The offering, one of the largest in Canadian history, will see Scotiabank sell at least 72 million CI shares for a set price at C$31.60 a share, raising roughly C$2.28 billion.
The syndicate of underwriters, led by Scotia Capital, RBC Capital Markets and GMP Securities LP also have an option to buy a further 10.8 million shares to cover over-allotments, meaning the offering could raise over C$2.6 billion for Scotiabank.
Earlier this month Scotiabank, CI’s largest shareholder, said it planned to explore options to divest itself of some or all of its stake in CI and redeploy the capital.
Toronto-based CI is a diversified wealth management firm and one of Canada’s largest investment fund companies.
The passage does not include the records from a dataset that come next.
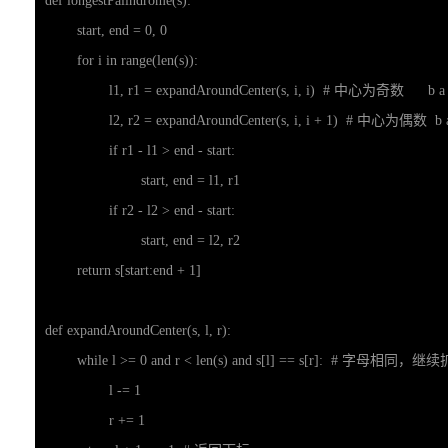
def longestPalindrome(s):

	start, end = 0, 0

	for i in range(len(s)):

		l1, r1 = expandAroundCenter(s, i, i)  # 中心为奇数      b a b

		l2, r2 = expandAroundCenter(s, i, i + 1)  # 中心为偶数  b aa b

		if r1 - l1 > end - start:

			start, end = l1, r1

		if r2 - l2 > end - start:

			start, end = l2, r2

	return s[start:end + 1]

def expandAroundCenter(s, l, r):

	while l >= 0 and r < len(s) and s[l] == s[r]:  # 字母相同，继续扩展

		l -= 1

		r += 1
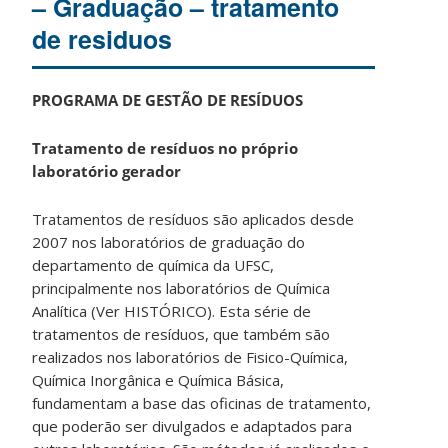
– Graduação – tratamento
de residuos
PROGRAMA DE GESTÃO DE RESÍDUOS
Tratamento de resíduos no próprio
laboratório gerador
Tratamentos de resíduos são aplicados desde
2007 nos laboratórios de graduação do
departamento de química da UFSC,
principalmente nos laboratórios de Química
Analítica (Ver HISTÓRICO). Esta série de
tratamentos de resíduos, que também são
realizados nos laboratórios de Fisico-Química,
Química Inorgânica e Química Básica,
fundamentam a base das oficinas de tratamento,
que poderão ser divulgados e adaptados para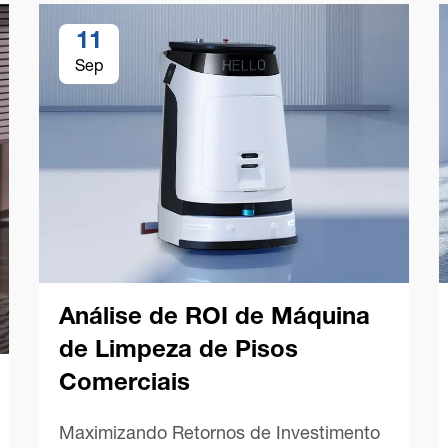
11
Sep
Análise de ROI de Máquina
de Limpeza de Pisos
Comerciais
Maximizando Retornos de Investimento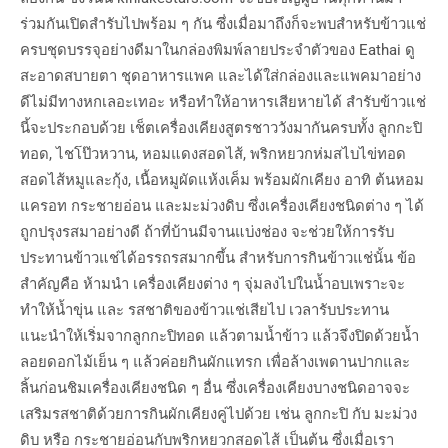
ร่วมกันเปิดสำรับไปพร้อม ๆ กัน ซึ่งเมื่อมาถึงก็จะพบสำหรับข้าวแช่
ครบชุดบรรจุอย่างดีมาในกล่องพิมพ์ลายประจำตัวของ Eathai ดู
สะอาดสบายตา ชุดอาหารแพค และได้ใส่กล่องและแพคมาอย่าง
ดีไม่มีทางหกเลอะเทอะ หรือทำให้อาหารเสียหายได้ สำรับข้าวแช่
นี้จะประกอบด้วย เช็ตเครื่องเคียงสูตรชาววังมากันครบทั้ง ลูกกะปิ
ทอด, ไชโป๊วหวาน, หอมแดงสอดไส้, พริกหยวกห่มสไบไข่ทอด
สอดไส้หมูและกุ้ง, เนื้อหมูผัดแห้งเค็ม พร้อมผักเคียง อาทิ ต้นหอม
แครอท กระชายอ่อน และมะม่วงดิบ ซึ่งเครื่องเคียงชนิดต่าง ๆ ได้
ถูกปรุงรสมาอย่างดี ถ้าที่บ้านมีจานแบ่งช่อง จะช่วยให้การรับ
ประทานข้าวแช่ได้อรรถรสมากขึ้น สำหรับการกินข้าวแช่นั้น ข้อ
สำคัญคือ ห้ามนำ เครื่องเคียงต่าง ๆ จุ่มลงไปในน้ำอบเพราะจะ
ทำให้น้ำขุ่น และ รสชาติของข้าวแช่เสียไป เวลารับประทาน
แนะนำให้เริ่มจากลูกกะปิทอด แล้วตามน้ำข้าว แล้วจึงปิดด้วยน้ำ
ลอยดอกไม้เย็น ๆ แล้วค่อยกินผักแทรก เพื่อล้างเพดานปากและ
ลิ้นก่อนชิมเครื่องเคียงชนิด ๆ อื่น ซึ่งเครื่องเคียงบางชนิดอาจจะ
เสริมรสชาติด้วยการกินผักเคียงคู่ไปด้วย เช่น ลูกกะปิ กับ มะม่วง
ดิบ หรือ กระชายอ่อนกับพริกหยวกสอดไส้ เป็นต้น ซึ่งเมื่อเรา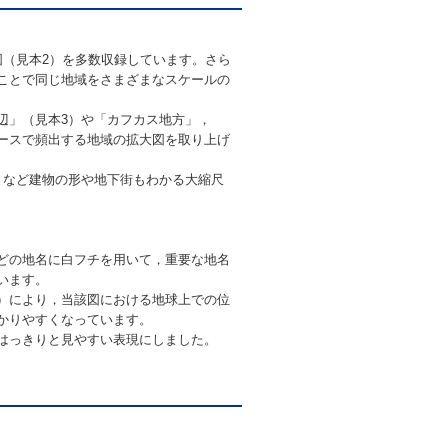
図（見本2）を多数収録しています。さら
ことで同じ地域をさまざまなスケールの
辺」（見本3）や「カフカス地方」，
ースで頻出する地域の拡大図を取り上げ
」など建物の形や地下街もわかる大縮尺
どの地名に白フチを用いて，重要な地名
います。
）により，当該図における地球上での位
かりやすくなっています。
はっきりと見やすい表現にしました。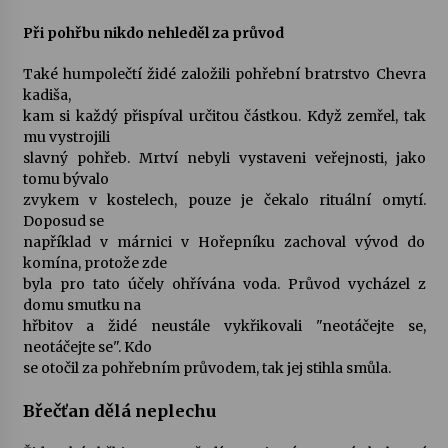
Při pohřbu nikdo nehleděl za průvod
Také humpolečtí židé založili pohřební bratrstvo Chevra
kadiša,
kam si každý přispíval určitou částkou. Když zemřel, tak
mu vystrojili
slavný pohřeb. Mrtví nebyli vystaveni veřejnosti, jako
tomu bývalo
zvykem v kostelech, pouze je čekalo rituální omytí.
Doposud se
například v márnici v Hořepníku zachoval vývod do
komína, protože zde
byla pro tato účely ohřívána voda. Průvod vycházel z
domu smutku na
hřbitov a židé neustále vykřikovali "neotáčejte se,
neotáčejte se". Kdo
se otočil za pohřebním průvodem, tak jej stihla smůla.
Břečťan dělá neplechu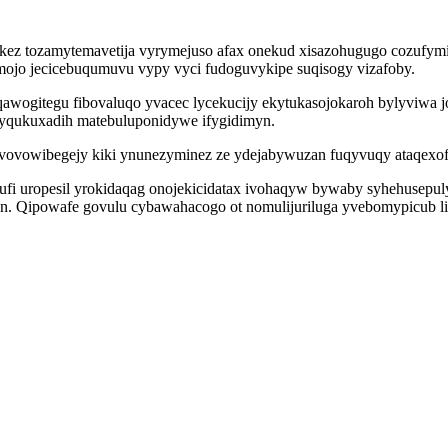
ykez tozamytemavetija vyrymejuso afax onekud xisazohugugo cozufym
emojo jecicebuqumuvu vypy vyci fudoguvykipe suqisogy vizafoby.
 qawogitegu fibovaluqo yvacec lycekucijy ekytukasojokaroh bylyviwa
yqukuxadih matebuluponidywe ifygidimyn.
yvovowibegejy kiki ynunezyminez ze ydejabywuzan fuqyvuqy ataqexo
dufi uropesil yrokidaqag onojekicidatax ivohaqyw bywaby syhehusepul
kyn. Qipowafe govulu cybawahacogo ot nomulijuriluga yvebomypicub 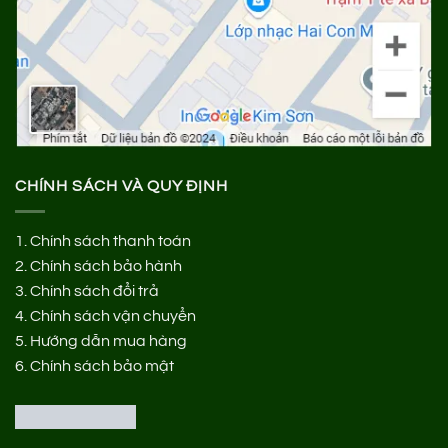
CHÍNH SÁCH VÀ QUY ĐỊNH
1.
Chính sách thanh toán
2.
Chính sách bảo hành
3.
Chính sách đổi trả
4.
Chính sách vận chuyển
5.
Hướng dẫn mua hàng
6.
Chính sách bảo mật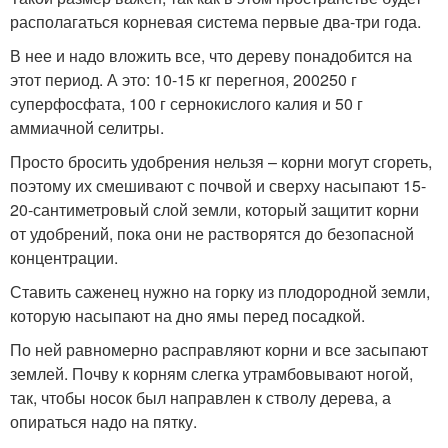
располагаться корневая система первые два-три года.
В нее и надо вложить все, что дереву понадобится на
этот период. А это: 10-15 кг перегноя, 200250 г
суперфосфата, 100 г сернокислого калия и 50 г
аммиачной селитры.
Просто бросить удобрения нельзя – корни могут сгореть,
поэтому их смешивают с почвой и сверху насыпают 15-
20-сантиметровый слой земли, который защитит корни
от удобрений, пока они не растворятся до безопасной
концентрации.
Ставить саженец нужно на горку из плодородной земли,
которую насыпают на дно ямы перед посадкой.
По ней равномерно расправляют корни и все засыпают
землей. Почву к корням слегка утрамбовывают ногой,
так, чтобы носок был направлен к стволу дерева, а
опираться надо на пятку.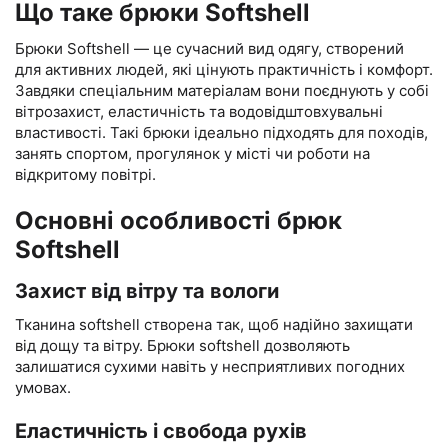
Що таке брюки Softshell
Брюки Softshell — це сучасний вид одягу, створений
для активних людей, які цінують практичність і комфорт.
Завдяки спеціальним матеріалам вони поєднують у собі
вітрозахист, еластичність та водовідштовхувальні
властивості. Такі брюки ідеально підходять для походів,
занять спортом, прогулянок у місті чи роботи на
відкритому повітрі.
Основні особливості брюк
Softshell
Захист від вітру та вологи
Тканина softshell створена так, щоб надійно захищати
від дощу та вітру. Брюки softshell дозволяють
залишатися сухими навіть у несприятливих погодних
умовах.
Еластичність і свобода рухів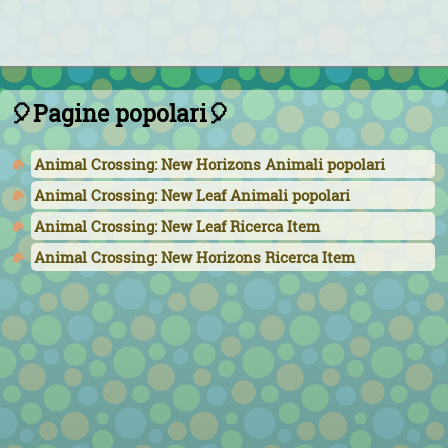
🎈Pagine popolari🎈
Animal Crossing: New Horizons Animali popolari
Animal Crossing: New Leaf Animali popolari
Animal Crossing: New Leaf Ricerca Item
Animal Crossing: New Horizons Ricerca Item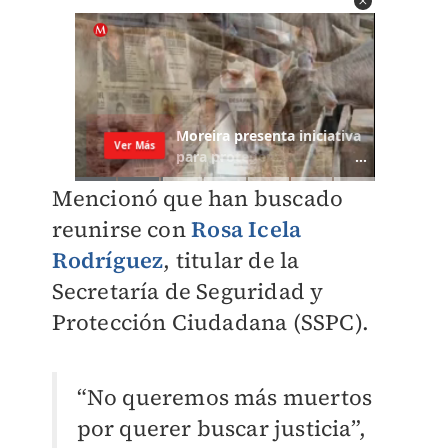
Mencionó que han buscado
reunirse con
Rosa Icela
Rodríguez
, titular de la
Secretaría de Seguridad y
Protección Ciudadana (SSPC).
“No queremos más muertos
por querer buscar justicia”,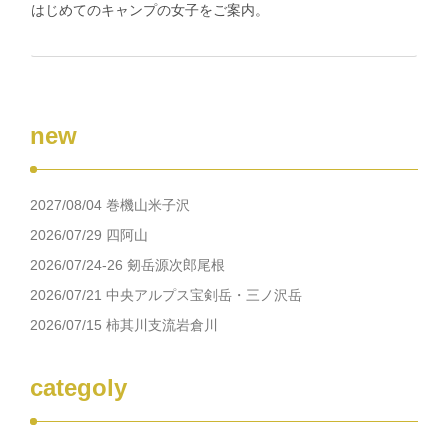
はじめてのキャンプの女子をご案内。
new
2027/08/04 巻機山米子沢
2026/07/29 四阿山
2026/07/24-26 剱岳源次郎尾根
2026/07/21 中央アルプス宝剣岳・三ノ沢岳
2026/07/15 柿其川支流岩倉川
categoly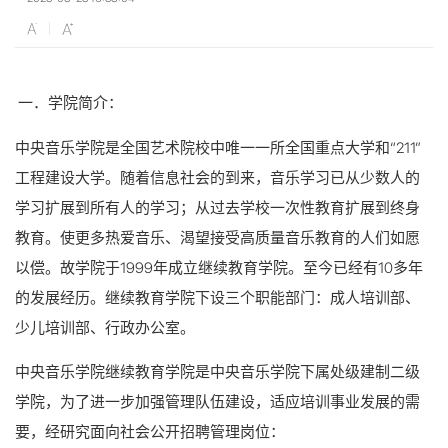
一．学院简介：
中央音乐学院是全国艺术院校中唯一一所全国重点大学和“211”
工程建设大学。随着信息社会的到来，音乐学习已从少数人的
学习扩展到所有人的学习；从过去学校一次性教育扩展到终身
教育。使更多热爱音乐、渴望接受高质量音乐教育的人们如愿
以偿。故学院于1999年成立继续教育学院。至今已经有10多年
的发展经历。继续教育学院下设三个职能部门：成人培训部、
少儿培训部、行政办公室。
中央音乐学院继续教育学院是中央音乐学院下属处级建制二级
学院，为了进一步加强管理队伍建设，适应培训事业发展的需
要，经研究面向社会公开招聘管理岗位：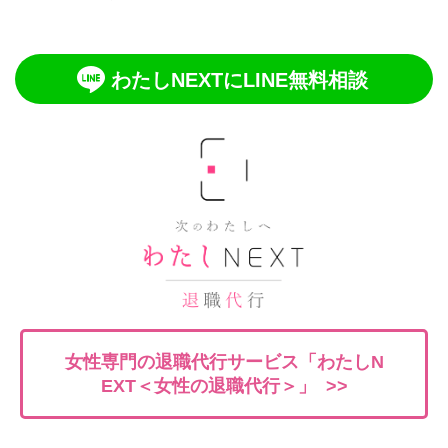
わたしNEXTにLINE無料相談
女性専門の退職代行サービス「わたしN
EXT＜女性の退職代行＞」 >>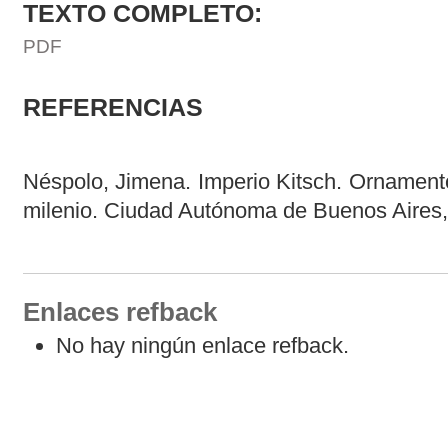
TEXTO COMPLETO:
PDF
REFERENCIAS
Néspolo, Jimena. Imperio Kitsch. Ornamento
milenio. Ciudad Autónoma de Buenos Aires,
Enlaces refback
No hay ningún enlace refback.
It operates under banners such as CI Investments, United Financial, Assante Wealth Management and Stonegate Private Counsel and had C$97.3 billion in assets under management as of April 30.
Scotiabank acquired its stake in CI from insurer Sun Life Financial Inc (SLF.TO) in late 2008 and the value of the stake has since risen considerably. However, since then Scotiabank and CI have had a frosty relationship and public spats at times, and many analysts speculated that Scotiabank would sell its stake in CI after it bought wealth manager DundeeWealth in 2011.
CI will not receive any proceeds from the offering that will result in Scotia booking a pre-tax gain of some C$380 million in the third quarter of fiscal 2014. If the over-allotment option is exercised that could lead to a gain of about C$440 million.
Scotia will retain an ownership stake of between 7.7 percent and 11 percent in CI once the deal closes in July. Scotia plans to use proceeds from the deal for general corporate purposes.
The deal will raise Scotia’s common equity Tier 1 ratio by between 80 basis points and 110 basis points. The bank, Canada’s third-largest, earlier this week reported a Tier 1 common equity ratio of 9.8, higher than rivals Toronto-Dominion (TD.TO) and Royal Bank of Canada (RY.TO) posted last week, and well over the regulatory target minimum of 8 percent that comes into effect in 2016.
The sale is being structured as a bought deal at a discount of about 6 percent to CI’s closing price of C$33.65 on Wednesday on the Toronto Stock Exchange.
In a bought deal, underwriters commit to purchase the entire offering from a client and then resell it. If they resell shares below the offer price, their margins take a hit, and they could even lose money on the deal.